GPU memory utilisation	Yes	Fraction of GPU memory to use, between `0` and `1`.
Max concurrent sequences	Yes	Maximum number of concurrent sequences. Must be a positive number.
Max model length	Yes	Maximum model context length. Must be a positive number.
Reasoning parser	Yes	Reasoning parser to apply.
Video & image input	Yes	Whether the model accepts multimodal input. `true` or `false`.
Endpoint name	Yes	Name of the inference endpoint.
Replicas	Yes	Number of endpoint replicas.
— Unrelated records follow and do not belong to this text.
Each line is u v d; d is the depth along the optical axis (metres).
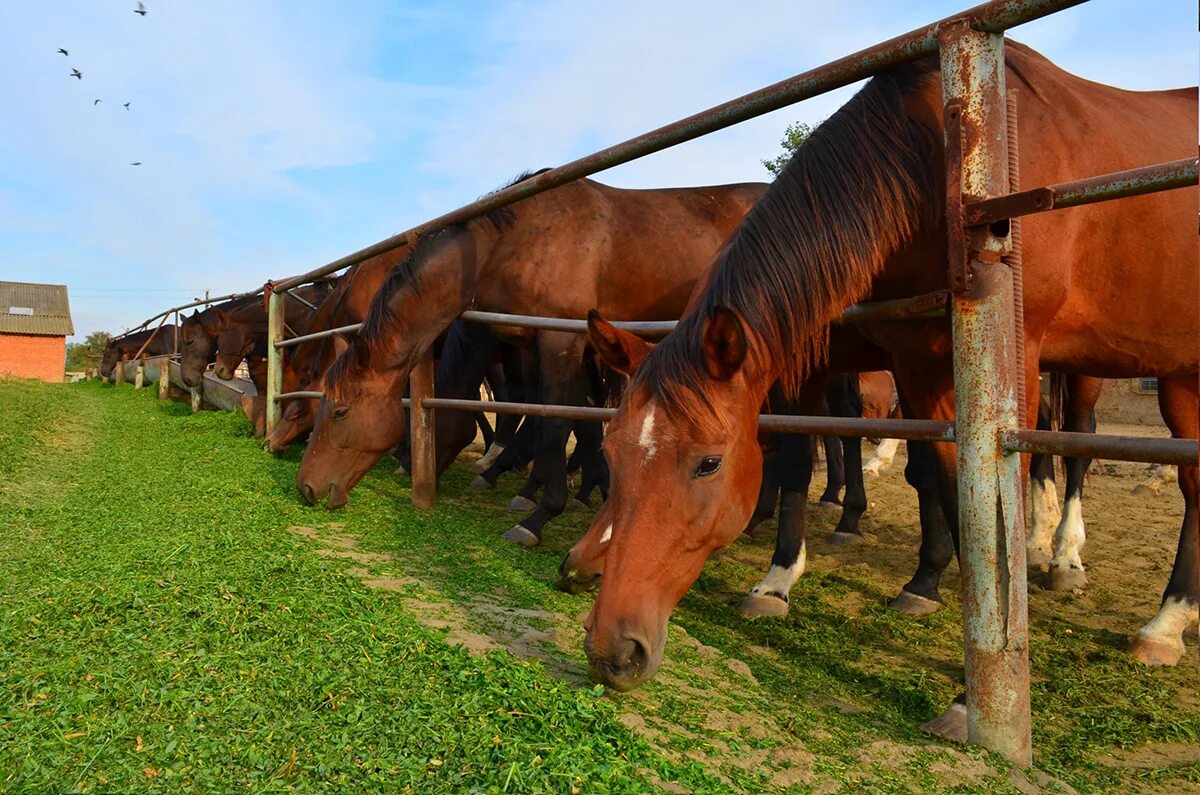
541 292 4.70
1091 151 2.64
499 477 7.42
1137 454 1.69
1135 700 2.66
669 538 1.93
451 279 4.60
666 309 4.95
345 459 4.53
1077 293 2.77
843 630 3.31
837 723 2.16
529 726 1.67
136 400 15.05
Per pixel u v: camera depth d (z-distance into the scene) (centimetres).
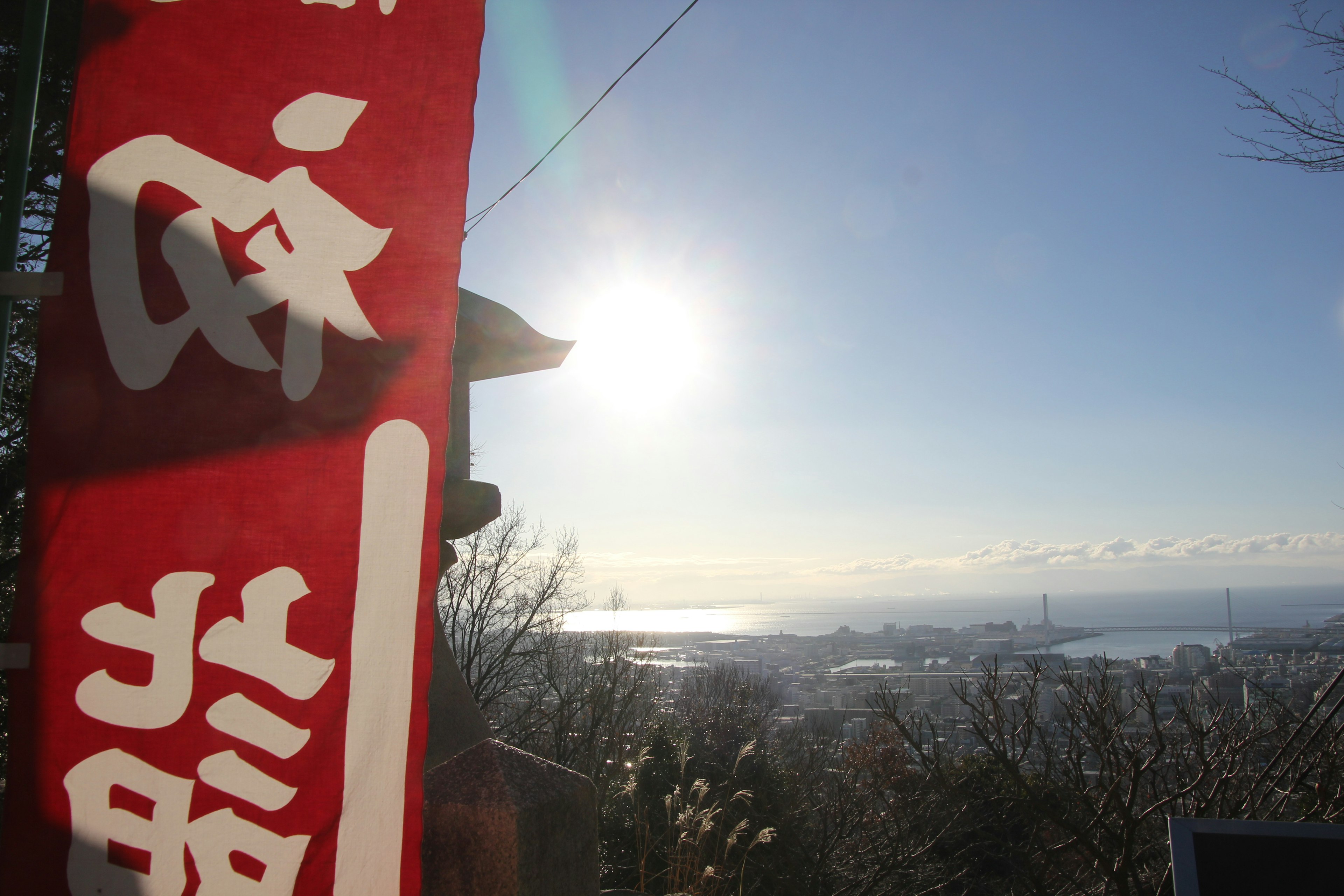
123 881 174
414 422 201
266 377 197
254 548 190
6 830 173
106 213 197
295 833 181
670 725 1053
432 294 208
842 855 764
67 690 179
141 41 208
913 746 628
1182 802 570
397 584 193
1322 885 185
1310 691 631
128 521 186
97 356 190
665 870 528
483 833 221
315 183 209
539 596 1408
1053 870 652
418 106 218
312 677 187
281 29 216
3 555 557
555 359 341
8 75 512
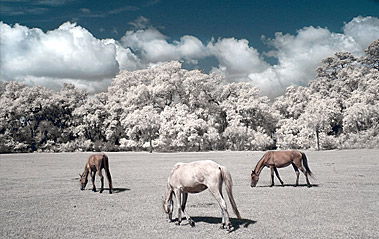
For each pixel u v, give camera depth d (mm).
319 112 67312
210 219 10445
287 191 15445
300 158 16922
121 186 18656
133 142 79688
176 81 89000
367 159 33406
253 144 78562
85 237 8711
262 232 8781
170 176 10055
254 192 15438
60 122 90688
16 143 77688
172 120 78688
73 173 26578
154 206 12789
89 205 13148
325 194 14352
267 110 87750
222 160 39031
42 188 18250
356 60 100938
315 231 8773
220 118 90562
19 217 11117
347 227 9086
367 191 14969
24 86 91375
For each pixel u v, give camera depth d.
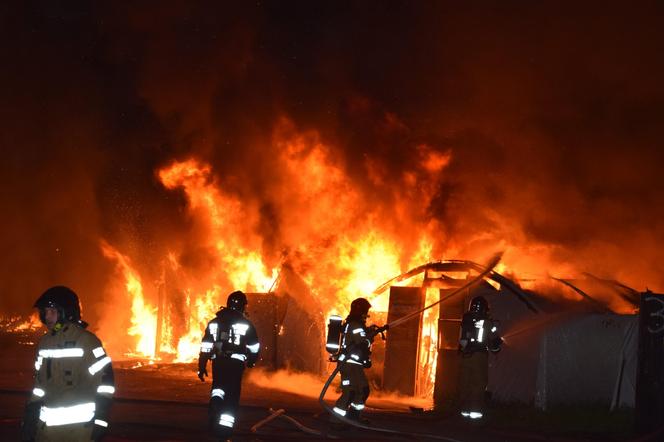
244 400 13.84
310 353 18.20
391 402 14.86
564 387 13.04
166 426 10.25
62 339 5.52
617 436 10.95
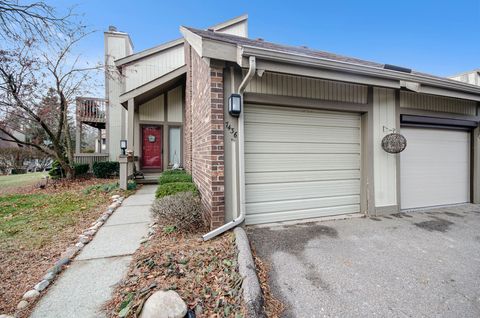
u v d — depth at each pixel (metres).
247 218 3.84
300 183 4.13
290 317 1.87
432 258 2.84
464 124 5.39
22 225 3.77
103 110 10.48
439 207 5.19
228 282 2.11
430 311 1.96
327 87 4.07
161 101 9.25
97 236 3.34
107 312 1.83
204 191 3.97
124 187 6.54
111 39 10.38
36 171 15.62
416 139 5.07
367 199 4.42
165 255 2.56
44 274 2.34
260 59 3.06
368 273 2.50
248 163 3.83
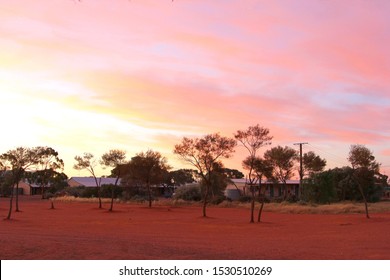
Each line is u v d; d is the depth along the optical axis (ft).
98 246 51.67
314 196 207.00
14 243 50.80
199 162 147.64
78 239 61.11
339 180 220.84
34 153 135.54
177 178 349.41
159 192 350.84
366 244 64.59
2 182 325.42
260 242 68.44
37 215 141.08
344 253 54.29
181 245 60.13
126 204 223.71
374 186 218.79
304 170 260.62
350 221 115.65
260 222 114.62
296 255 51.88
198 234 83.05
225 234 83.61
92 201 247.29
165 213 155.33
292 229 95.04
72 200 254.88
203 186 238.07
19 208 185.47
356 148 132.46
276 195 297.74
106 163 194.90
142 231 88.17
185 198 243.81
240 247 60.49
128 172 207.41
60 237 64.28
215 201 212.02
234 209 182.09
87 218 128.67
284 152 217.97
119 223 110.73
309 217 134.62
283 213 158.92
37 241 54.49
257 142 128.47
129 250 50.34
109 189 281.54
Must be a positive number.
Require Authorization header	Yes	Whether callers must send an authorization header. `true` or `false`.

Example configuration

A complete job configuration has the following structure for each job type.

GPU Container Job

{
  "name": "my-gpu-job",
  "tags": ["experiment"],
  "location": "us",
  "type": "GPU_CONTAINER",
  "gpu": {
    "type": "GH100_H100_SXM5_80GB",
    "count": 1
  },
  "params": {
    "base_image": "Ubuntu22.04/CUDA12.8.1",
    "root_disk_size_gb": 100
  }
}

Managed Inference Job

{
  "name": "my-inference-job",
  "tags": ["inference"],
  "location": "us",
  "type": "MANAGED_INFERENCE",
  "gpu": {
    "type": "GH100_H100_SXM5_80GB",
    "count": 1
  },
  "params": {
    "model": "Qwen/Qwen3-32B",
    "runtime_image": "vLLM:0.6.3 + CUDA:13.0",
    "data_type": "BF16",
    "quantisation": "INT8",
    "tensor_parallel": 1,
    "gpu_memory_utilization": 0.9,
    "max_concurrent_sequences": 512,
    "max_model_length": 8000,
    "reasoning_parser": "default",
    "multimodal": false,
    "endpoint_name": "my-endpoint",
    "replicas": 1,
    "require_auth_header": true
  }
}